Hopanoids as functional analogues of cholesterol in bacterial membranes

Sáenz, J. P.; Grosser, D.; Bradley, A. S.; Lagny, T. J.; Lavrynenko, O.; Broda, M.; Simons, K. (2015) Proceedings of the National Academy of Sciences, 112(38), 11971–11976. DOI: 10.1073/pnas.1515607112

Summary

Having established in model membranes that Diplopterol can form liquid-ordered phases analogously to cholesterol (Sáenz et al., 2012, PNAS), we asked whether hopanoids actually perform this function in living bacteria. Working with [[methylobacterium-extorquens|Methylobacterium extorquens]], a gram-negative plant-associated bacterium, we showed that hopanoids are localized to the outer membrane, where they interact with lipid A to determine membrane order — analogous to sterol-sphingolipid interactions in eukaryotic plasma membranes. Deletion of hopanoid synthesis (ΔSHC mutant) reduced outer membrane order and impaired energy-dependent multidrug efflux, revealing a link between membrane order and active transport in prokaryotes.

Key Findings

  • Hopanoid localization: Diplopterol and 2-methyl-diplopterol are highly enriched in the outer membrane (OM) of M. extorquens, comprising ~19 mol% of total lipids (phospholipids, LPS, and diplopterols), as shown by TLC of purified membrane fractions.
  • Hopanoids determine OM order: The ΔSHC mutant (squalene-hopene cyclase deletion) has significantly lower OM order than wild-type, as measured by C-laurdan GP. Depleting hopanoids from WT OM decreases order; loading diplopterol into ΔSHC OM increases order.
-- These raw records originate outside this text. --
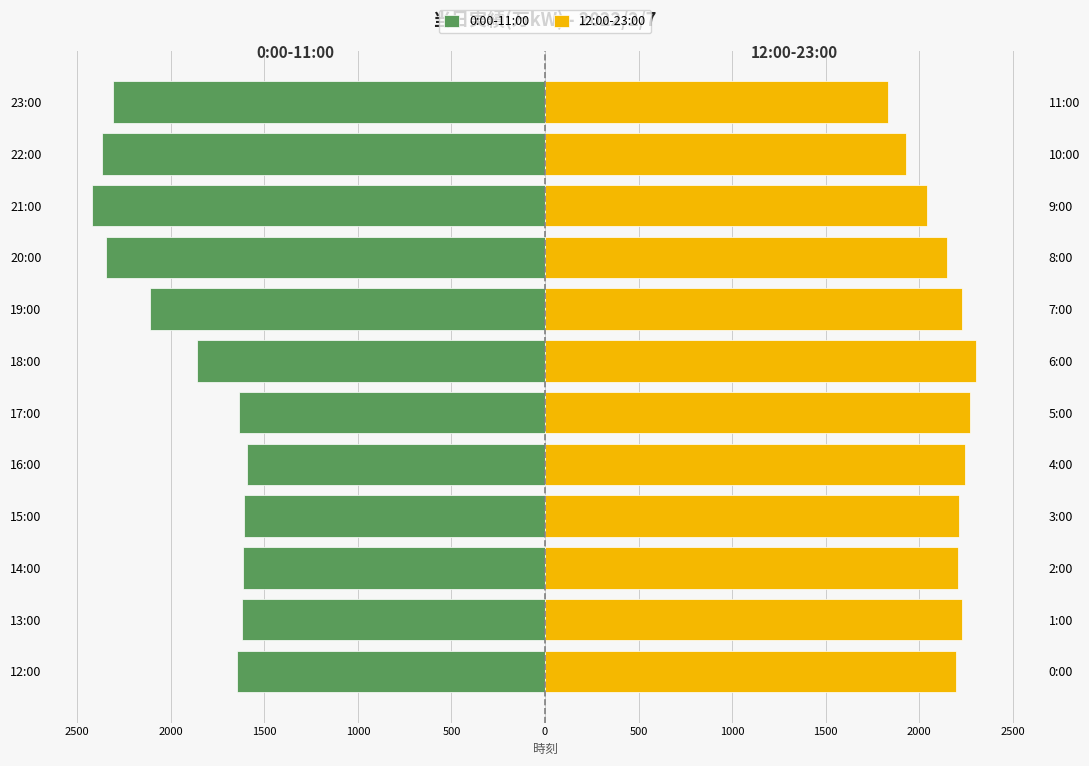

What is the minimum value shown in the chart?

-2423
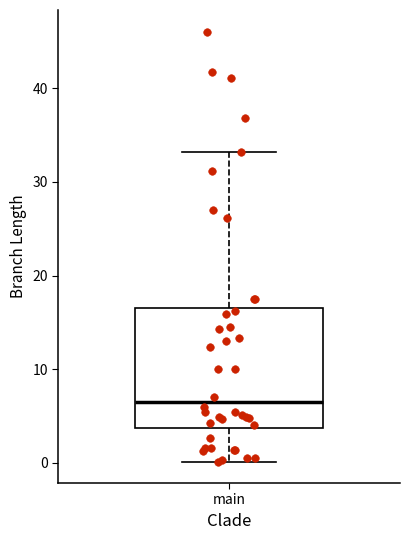

Read this box plot against the y-axis: the position of the median line, the range covered by the box, and the ends of both whiskers. The values are not printed on the chart, so give them approximately, as read against the axis.

median 7, box 4 to 17, whiskers 0 to 33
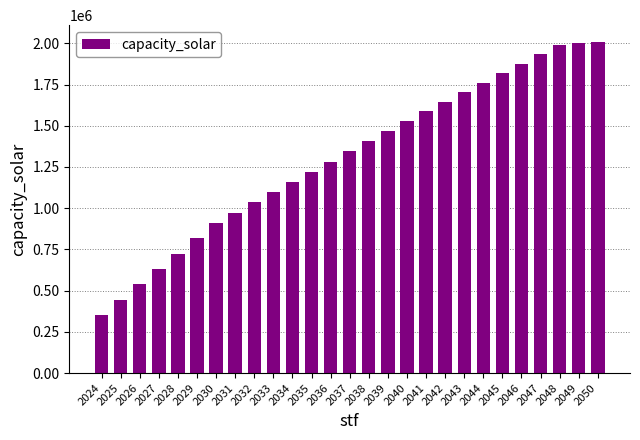

At which label does the data first exceed 1344520?

2037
Loading cholesterol into ΔSHC OM also restores order, demonstrating functional interchangeability.
  • Preferential interaction with lipid A: Gibbs excess free energy of mixing (ΔGex) measurements on a Langmuir trough showed that diplopterol interacts favorably (negative ΔGex) only with saturated lipids — lipid A and sphingomyelin — and repulsively with unsaturated phospholipids. This contrasts with cholesterol, which interacts favorably with phospholipids of varying unsaturation.
  • Detergent sensitivity: The lethal concentration of Triton X-100 is >1,000-fold lower in ΔSHC than in wild-type, a phenotype consistent with impaired multidrug transport.
  • Impaired multidrug efflux: Using NPN uptake and Hoechst 33342 efflux assays, we demonstrated that the ΔSHC mutant accumulates dyes that wild-type cells actively pump out. The 2.2-fold higher NPN accumulation slope indicates increased OM permeability, but the >1,000-fold reduction in detergent tolerance cannot be explained by permeability alone — impaired energy-dependent efflux is the primary cause.
  • M. extorquens also produces extended-side-chain polar hopanoids (BHT-CE and BHT-GCE), though diplopterol and 2-methyl-diplopterol are the major hopanoids.

Methods

  • Membrane fractionation: gradient centrifugation to separate OM and inner membrane fractions, analyzed by TLC with MS confirmation of hopanoid identity.
  • C-laurdan and Di-4-ANEPPDHQ spectroscopy: fluorescent probes responsive to membrane packing/order applied to purified OM fractions.
  • Methyl-β-cyclodextrin: used to deplete hopanoids from WT OM or load diplopterol/cholesterol into ΔSHC OM, demonstrating reversibility of order changes.
  • Langmuir trough ΔGex measurements: quantified the favorability of diplopterol and cholesterol interactions with different lipid classes.
  • NPN uptake assay and Hoechst 33342 efflux assay: standard methods to measure membrane permeability and energy-dependent multidrug transport, respectively. CCCP used to inhibit ATP synthesis; succinate addition to restore it.

Significance

This paper moved the hopanoid-sterol analogy from model membranes into living cells. The convergence between hopanoid-lipid A ordering in bacteria and sterol-sphingolipid ordering in eukaryotes reveals a deeply conserved principle of membrane organization. The link to multidrug efflux has practical implications: hopanoid biosynthesis pathways could be targets to combat bacterial multidrug resistance. The finding that diplopterol interacts selectively with saturated lipids (unlike cholesterol) adds nuance to the analogy and reflects the distinct lipid composition of bacterial outer membranes versus eukaryotic plasma membranes.